El abuelo siempre me infundía seguridad. Puede que las paredes de nuestra casa fueran poco firmes, pero transparentes no eran: el abuelo se había hecho cargo de ello. Era un hombre muy astuto, un zorro. Andaba con la cabeza bien alta y siempre me decía que él no tenía más posesión en la vida que su dignidad, cosa que no estaba dispuesto a poner en manos de nadie. De ningún credo, iglesia o dogma. Nada escapaba a sus fulgurantes ojos grises. El abuelo era un hombre de mucho ver y poco hablar.
Cuando los nuevos vecinos se mudaron a la casa de al lado, dijo que él no pensaba ir a llevarles un cuenco de azúcar.
—¿Azúcar? —dije—. ¿Y por qué ibas a llevarles azúcar? Es oro en polvo.
El abuelo se echó a reír.
—Antes de la guerra, cuando en las calles había casas muy hermosas y no ruinas destrozadas por las bombas, lo normal era ser amable con los vecinos. Si alguien estaba necesitado, se le daba.
Me pareció una idea muy juiciosa, pero en la hilera de casas derruidas que formaban nuestra calle, no había nadie a quien darle nada. Cuando el abuelo decía que los Lush eran espías, yo sabía que era otra manera de decir que no quería que nadie se instalara allí. Aquella casa había sido de mis padres antes de que pasaran a ser seres inexistentes. Y el hecho de que alguien viviera en ella hacía su desaparición más definitiva. Era como si les cerrara los ojos, como si engrandeciera más todavía los interrogantes que rodeaban al Por Qué, como si los hiciera aún más inevitables. Por aquel entonces, mis padres llevaban desaparecidos más de un año.
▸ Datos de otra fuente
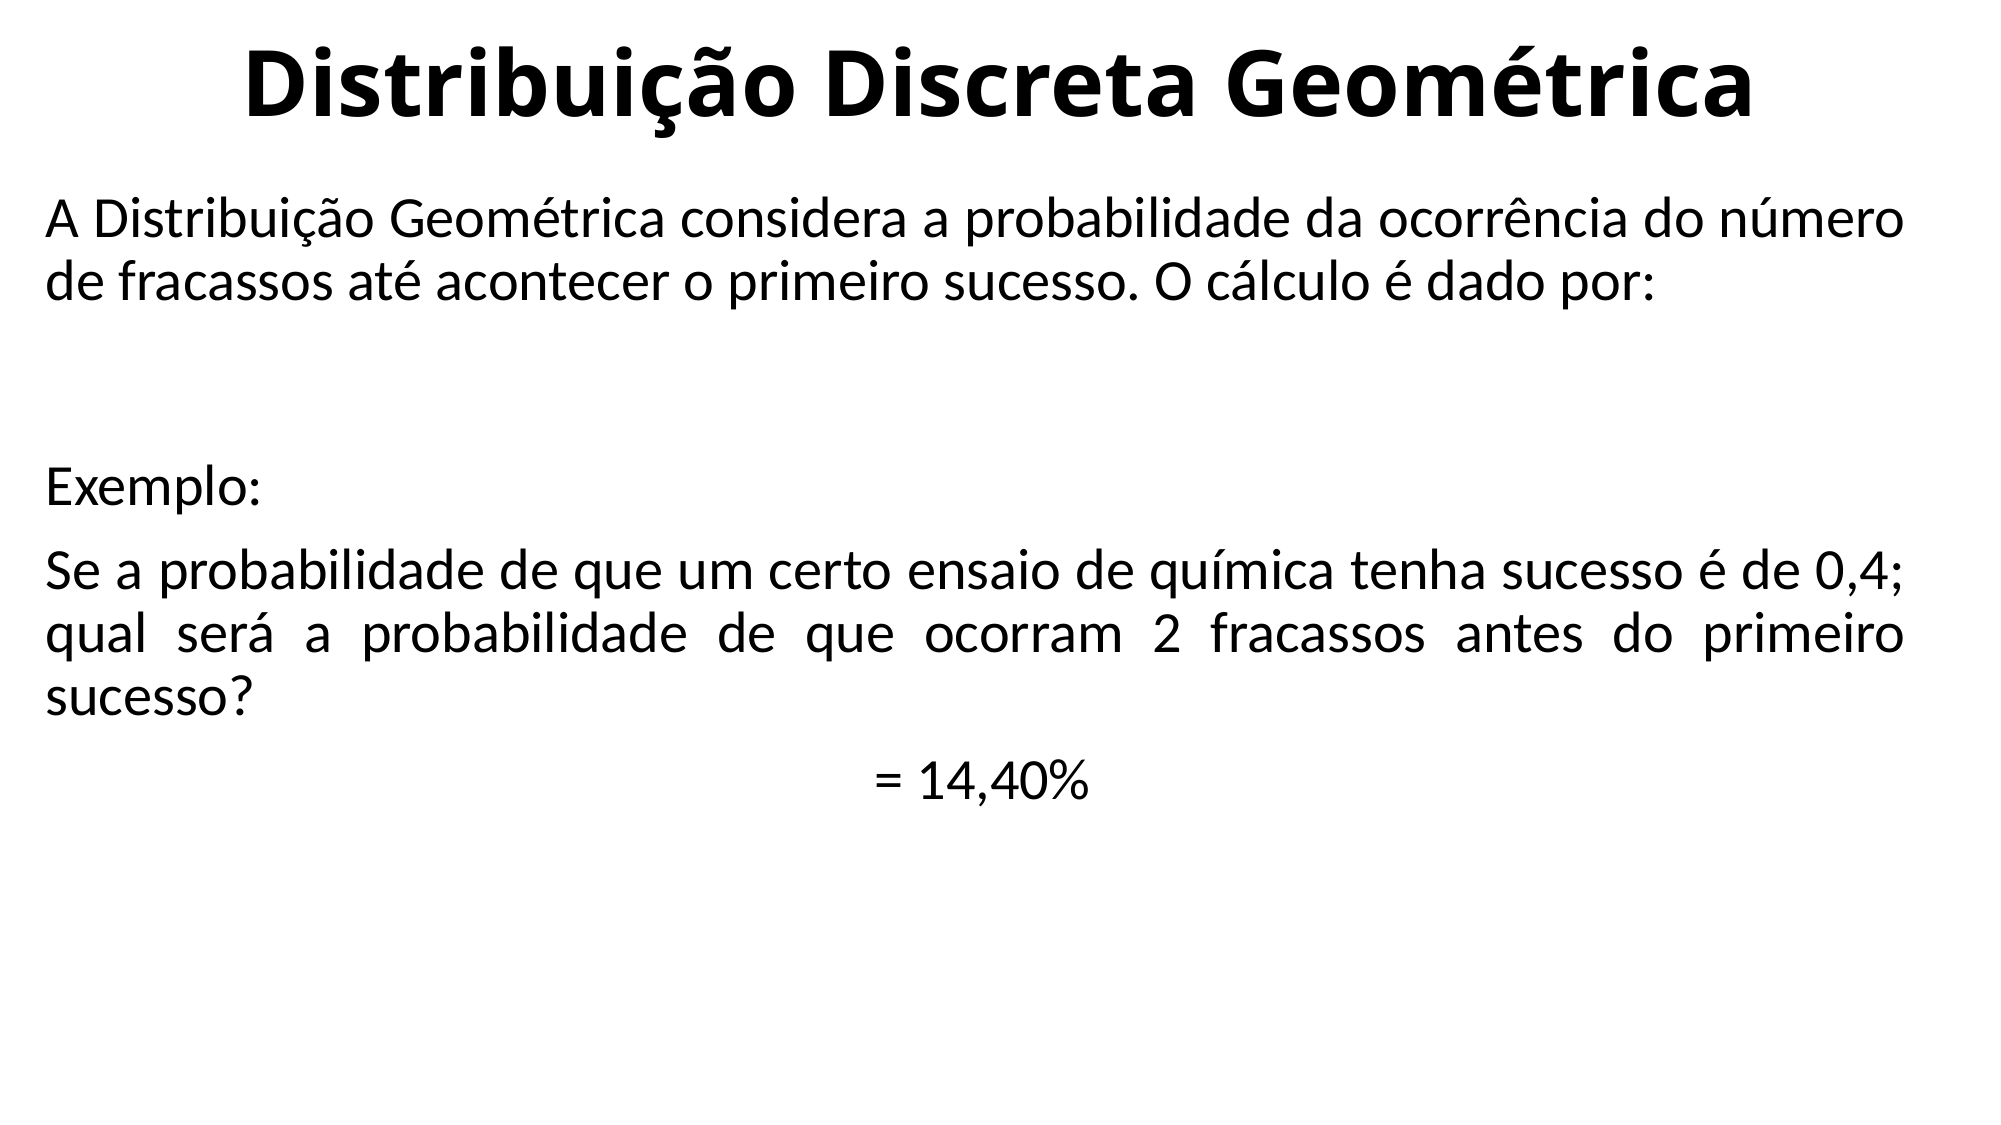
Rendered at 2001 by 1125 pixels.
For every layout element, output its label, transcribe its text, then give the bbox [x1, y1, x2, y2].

title Distribuição Discreta Geométrica [137, 28, 1863, 146]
Hubo muchas otras desapariciones sin explicación: vecinos y amigos que al igual que mis padres habían sido borrados del mapa, cuyos nombres se habían olvidado, cuya existencia las autoridades negaban.
Se me ocurrió entonces que el mundo estaba lleno de agujeros, agujeros por los que podías caer y nunca más ser visto. No entendía que hubiera diferencia entre desaparecer y morir. Las dos cosas me parecían lo mismo, las dos dejaban agujeros tras de si. Agujeros en el corazón. Agujeros en la vida. No era difícil contar los agujeros que nos rodeaban. Era evidente cuando se habría uno nuevo. Se apagaban las luces de la casa en cuestión, y más adelante la casa en sí saltaba en pedazos o la demolían.
El abuelo siempre sospechó que los principales informadores de nuestro vecindario vivían en las casas pecho de gallo que había en lo alto de la calle, en el extremo opuesto de donde se alzaba el palacio. Aquellas sólidas viviendas, intactas todavía, estaban especialmente reservadas para las Madres por la Pureza. Gente como la señora Fielder y las brujas de sus amigas. Gente que realizaba un inestimable trabajo para los pulgones verdes y los hombres de los de los abrigos negros de piel, que espiaban a sus vecinos a cambio de leche infantil, de ropa, de todos aquellos pequeños extras para los que los simples ciudadanos muertos de hambre y reacios a cooperar como nosotros hacíamos cola cada día.
Le pregunté al abuelo por qué un espía iba a saber cómo quitar las manchas de frambuesa de una camisa y dejarla blanca otra vez.
—No tiene por qué —me contestó—, pero quizá ella siendo mujer lo sepa.
No me pareció una respuesta muy congruente, pero el abuelo estaba muy gruñón desde hacía un tiempo, desde que la familia aquella se había mudado a la casa de al lado. Gruñón en el sentido de cascarrabias, cosa que el abuelo no era casi nunca.
—Se nos ha complicado la vida —decía.
Yo entonces ignoraba la vidilla que aquel viejo zorro tenía en el cuerpo. Qué bien escondido lo tenía.